Written by Ethan Paul, undergraduate student at the Pennsylvania State University
NYPD Officer Peter Liang is facing trial after being accused of recklessly shooting Akai Gurley in a dimly-lit stairwell in East New York on November 20th, 2015. Gurley, a 28-year old father, was taking the stairs to his apartment where Officer Liang claims he accidentally shot him. Gurley, an African-American, was unarmed. His death adds to the ever-growing count of unarmed minorities killed at the hands of police officers in
2015. According to the organization Mapping Police Violence, “unarmed black people were killed at 5x the rate of unarmed whites in 2015.” Liang, if convicted, faces up to 15 years in prison for manslaughter. It should be noted that Officer Liang is of Asian-American dissent, and thus makes this case unique relative to well-known cases of police brutality.
The case, however, is most intriguing in that, of the seven men and five women chosen as jurors, only one was African-American, with eight appearing to be Caucasian and three Latino. This poses questions regarding the way juries are chosen through voir dire and whether that adequately addresses both potential juror bias and the goal of forming a jury of one’s peers. Assembling a jury of one’s peers is an imperfect art, and as the NY Daily News reported,
It’s unclear if having fewer minorities on the panel was the result of a strategy by the defense or prosecutors in the racially charged case. According to the most recent U.S. Census information, 35.8% of Brooklynites are white, 35.2% are black and 19.5% are Hispanic.

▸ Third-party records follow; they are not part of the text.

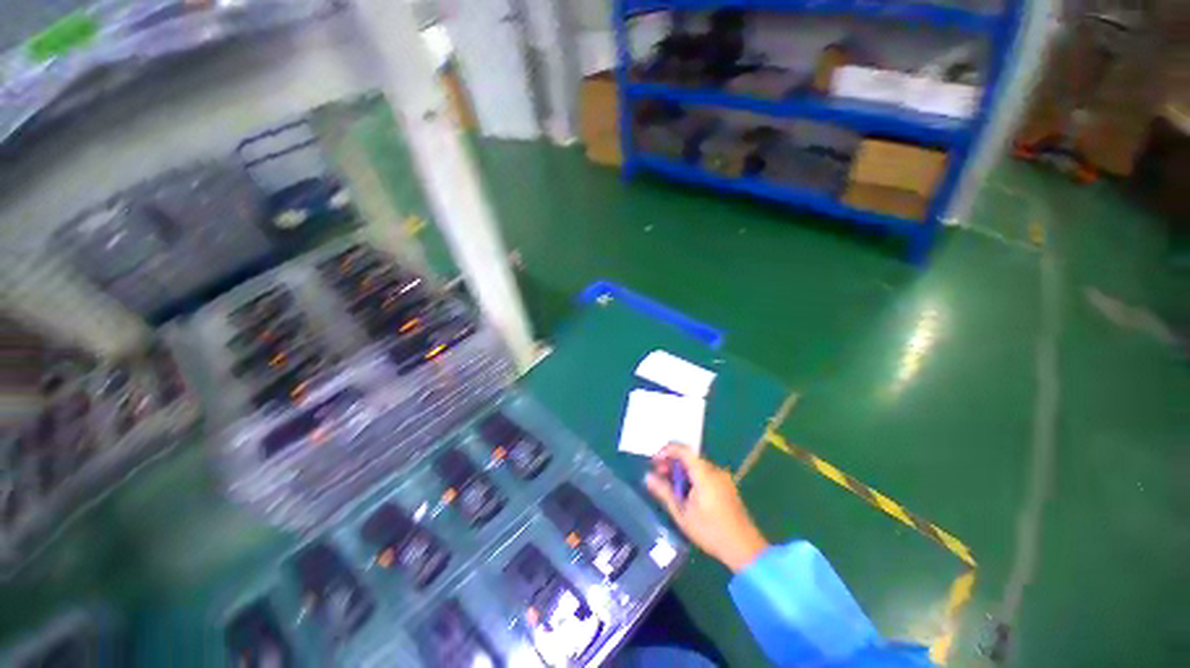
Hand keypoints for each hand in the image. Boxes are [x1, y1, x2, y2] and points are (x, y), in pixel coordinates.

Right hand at [645, 444, 768, 572]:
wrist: (744, 549)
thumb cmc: (710, 531)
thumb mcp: (682, 513)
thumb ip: (664, 492)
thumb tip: (648, 477)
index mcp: (704, 474)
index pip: (683, 450)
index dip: (667, 451)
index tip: (654, 461)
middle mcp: (714, 470)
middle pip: (689, 457)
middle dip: (672, 462)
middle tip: (658, 475)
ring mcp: (722, 477)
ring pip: (696, 465)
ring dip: (681, 471)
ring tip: (669, 486)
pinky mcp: (726, 486)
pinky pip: (705, 473)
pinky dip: (692, 477)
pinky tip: (685, 492)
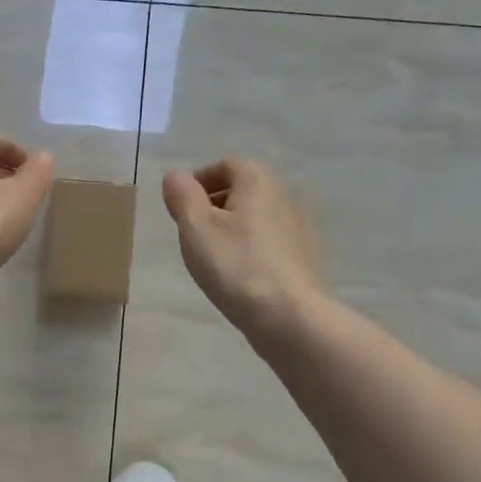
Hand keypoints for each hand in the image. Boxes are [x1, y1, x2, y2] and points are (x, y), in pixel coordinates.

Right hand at [163, 159, 323, 335]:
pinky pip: (269, 241)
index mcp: (258, 180)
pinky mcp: (304, 256)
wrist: (289, 316)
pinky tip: (238, 274)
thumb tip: (176, 176)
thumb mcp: (195, 227)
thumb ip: (182, 195)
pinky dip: (250, 248)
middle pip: (242, 189)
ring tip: (212, 257)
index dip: (198, 182)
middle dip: (214, 205)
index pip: (225, 165)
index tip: (180, 209)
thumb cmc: (235, 265)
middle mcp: (284, 194)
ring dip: (232, 228)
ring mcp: (299, 227)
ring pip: (256, 216)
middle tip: (191, 233)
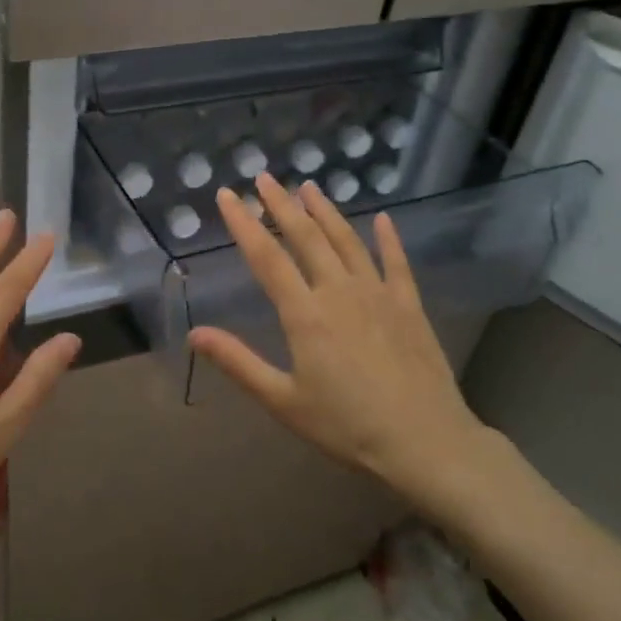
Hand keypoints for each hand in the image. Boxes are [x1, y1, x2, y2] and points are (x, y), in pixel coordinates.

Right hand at [189, 173, 513, 529]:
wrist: (426, 443)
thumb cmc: (347, 427)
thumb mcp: (283, 401)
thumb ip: (238, 363)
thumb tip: (194, 334)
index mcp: (305, 314)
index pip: (266, 258)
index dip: (244, 223)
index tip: (228, 195)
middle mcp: (339, 292)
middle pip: (306, 238)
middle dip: (282, 205)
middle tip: (265, 177)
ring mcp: (378, 294)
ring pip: (347, 241)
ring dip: (326, 212)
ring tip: (309, 186)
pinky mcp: (409, 306)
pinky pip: (397, 263)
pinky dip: (388, 239)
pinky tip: (383, 219)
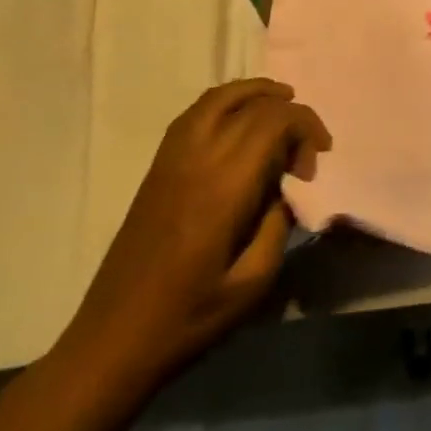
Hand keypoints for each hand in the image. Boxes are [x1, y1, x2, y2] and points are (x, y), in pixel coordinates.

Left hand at [58, 78, 330, 384]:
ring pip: (221, 96)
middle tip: (305, 148)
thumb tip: (287, 189)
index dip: (306, 127)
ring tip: (283, 103)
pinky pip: (197, 111)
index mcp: (225, 185)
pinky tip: (241, 119)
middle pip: (254, 104)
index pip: (275, 121)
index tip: (316, 162)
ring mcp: (173, 155)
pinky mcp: (158, 163)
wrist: (113, 338)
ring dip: (257, 92)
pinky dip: (227, 101)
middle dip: (290, 113)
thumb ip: (278, 224)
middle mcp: (199, 156)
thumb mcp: (253, 283)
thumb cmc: (188, 316)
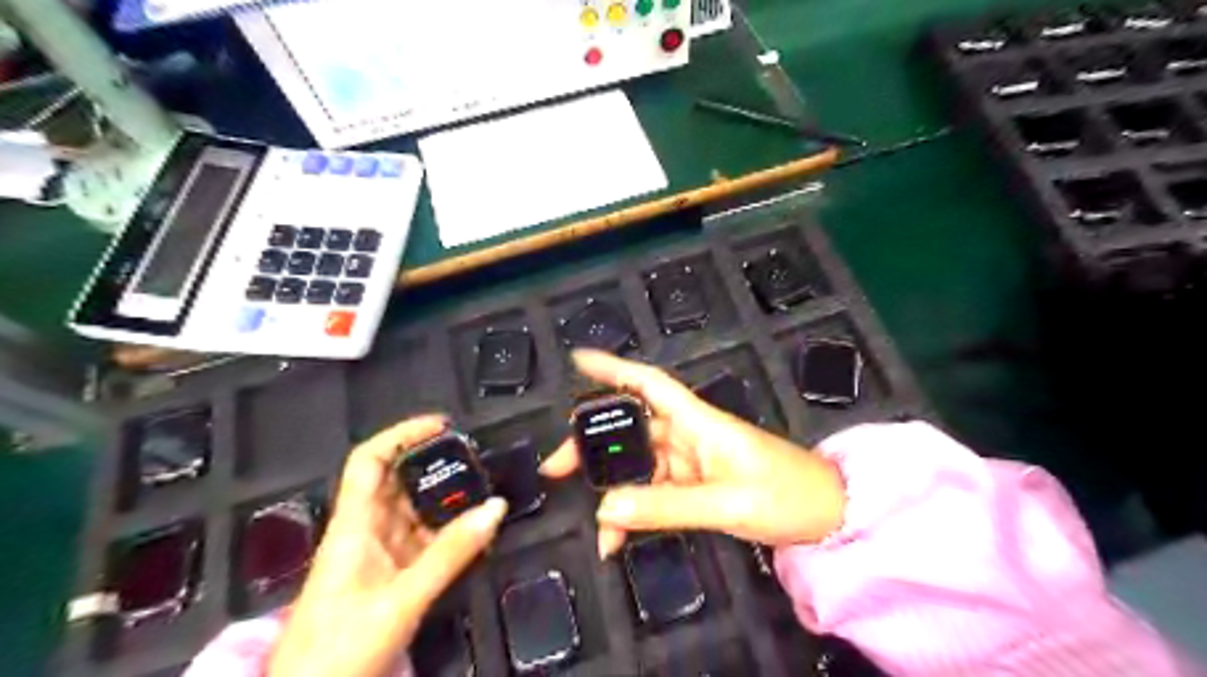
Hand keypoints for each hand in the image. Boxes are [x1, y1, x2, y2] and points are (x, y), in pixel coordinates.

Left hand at [268, 415, 505, 676]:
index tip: (443, 425)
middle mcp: (365, 532)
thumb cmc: (339, 650)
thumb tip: (497, 506)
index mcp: (354, 526)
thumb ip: (451, 554)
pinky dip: (450, 535)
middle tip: (479, 460)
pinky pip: (424, 543)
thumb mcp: (402, 599)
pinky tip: (476, 533)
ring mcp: (378, 557)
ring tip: (487, 490)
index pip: (369, 461)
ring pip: (414, 513)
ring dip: (447, 501)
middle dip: (435, 466)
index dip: (402, 435)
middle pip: (397, 482)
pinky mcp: (390, 579)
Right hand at [542, 352, 841, 556]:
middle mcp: (690, 435)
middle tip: (556, 467)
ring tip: (592, 520)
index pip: (648, 384)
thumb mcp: (726, 504)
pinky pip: (656, 493)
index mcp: (698, 422)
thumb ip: (664, 506)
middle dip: (593, 445)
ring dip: (615, 489)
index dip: (613, 370)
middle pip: (632, 429)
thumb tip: (604, 507)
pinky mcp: (698, 485)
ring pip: (641, 467)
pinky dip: (637, 512)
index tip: (577, 361)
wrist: (829, 517)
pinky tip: (620, 538)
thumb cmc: (787, 496)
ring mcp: (693, 461)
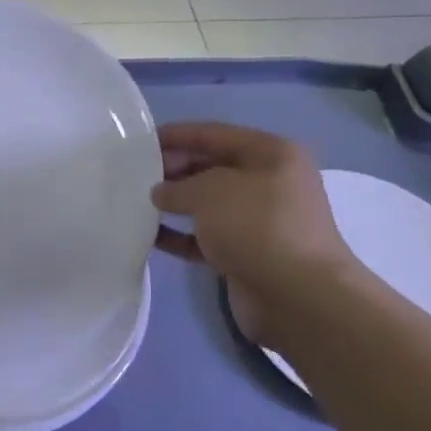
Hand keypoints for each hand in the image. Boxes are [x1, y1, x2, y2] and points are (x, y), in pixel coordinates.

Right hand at [151, 122, 355, 346]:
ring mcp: (259, 221)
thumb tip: (161, 193)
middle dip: (174, 170)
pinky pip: (205, 237)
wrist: (297, 296)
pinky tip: (150, 237)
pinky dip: (180, 236)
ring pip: (208, 204)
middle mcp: (269, 183)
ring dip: (174, 204)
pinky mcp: (247, 253)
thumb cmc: (257, 227)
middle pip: (211, 168)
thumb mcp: (210, 192)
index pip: (215, 135)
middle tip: (134, 176)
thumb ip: (178, 186)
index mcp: (271, 154)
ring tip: (136, 204)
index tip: (141, 141)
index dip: (178, 135)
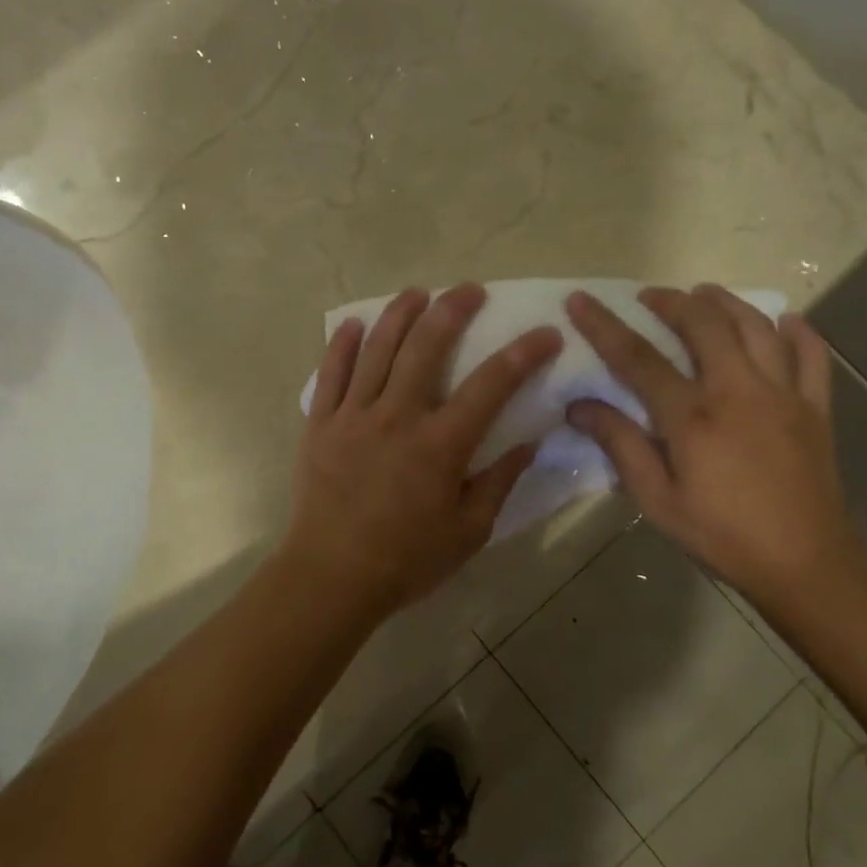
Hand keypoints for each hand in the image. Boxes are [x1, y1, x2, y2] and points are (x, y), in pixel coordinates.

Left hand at [282, 283, 562, 618]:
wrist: (331, 576)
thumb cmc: (406, 560)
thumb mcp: (468, 532)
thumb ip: (498, 483)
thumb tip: (528, 443)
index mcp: (439, 445)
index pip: (491, 386)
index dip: (523, 354)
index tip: (546, 333)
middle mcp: (397, 417)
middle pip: (427, 348)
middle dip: (453, 310)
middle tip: (470, 290)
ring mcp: (353, 416)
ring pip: (378, 350)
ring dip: (399, 314)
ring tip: (417, 292)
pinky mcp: (321, 424)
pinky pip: (330, 374)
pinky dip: (342, 345)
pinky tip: (354, 324)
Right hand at [564, 285, 863, 601]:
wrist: (807, 565)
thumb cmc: (723, 536)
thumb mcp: (657, 500)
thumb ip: (621, 446)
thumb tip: (579, 407)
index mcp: (692, 416)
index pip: (637, 358)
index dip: (604, 325)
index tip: (580, 300)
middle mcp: (738, 391)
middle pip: (703, 324)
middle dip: (671, 301)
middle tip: (649, 296)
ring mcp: (784, 395)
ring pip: (756, 327)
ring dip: (726, 303)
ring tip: (704, 293)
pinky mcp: (816, 408)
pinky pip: (812, 356)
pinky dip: (799, 332)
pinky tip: (785, 321)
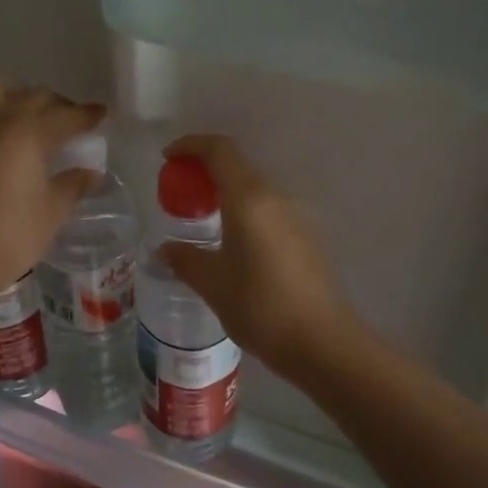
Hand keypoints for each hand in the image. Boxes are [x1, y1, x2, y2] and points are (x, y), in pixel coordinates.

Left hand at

The skewed racial composition of the jury could bias the jury deliberation, as some evidence (such as a was found in a 2006 Journal of Personality and Social Psychology study) suggests diverse juries deliberate more carefully. Moreover, a 2006 meta-analysis in Behavioral Sciences & the Law showed that a defendant’s race can influence juror sentencing decisions. Even if the jury deliberates carefully, however, a skewed jury still can create a public perception of bias (numerous examples exist, such as this reaction to a 2014 trial in Benton Harbor).
Opening statements are expected Monday.
[Editorial note: This post was the first from Ethan Paul, a student at Penn State who is helping with the blog in Spring 2016.]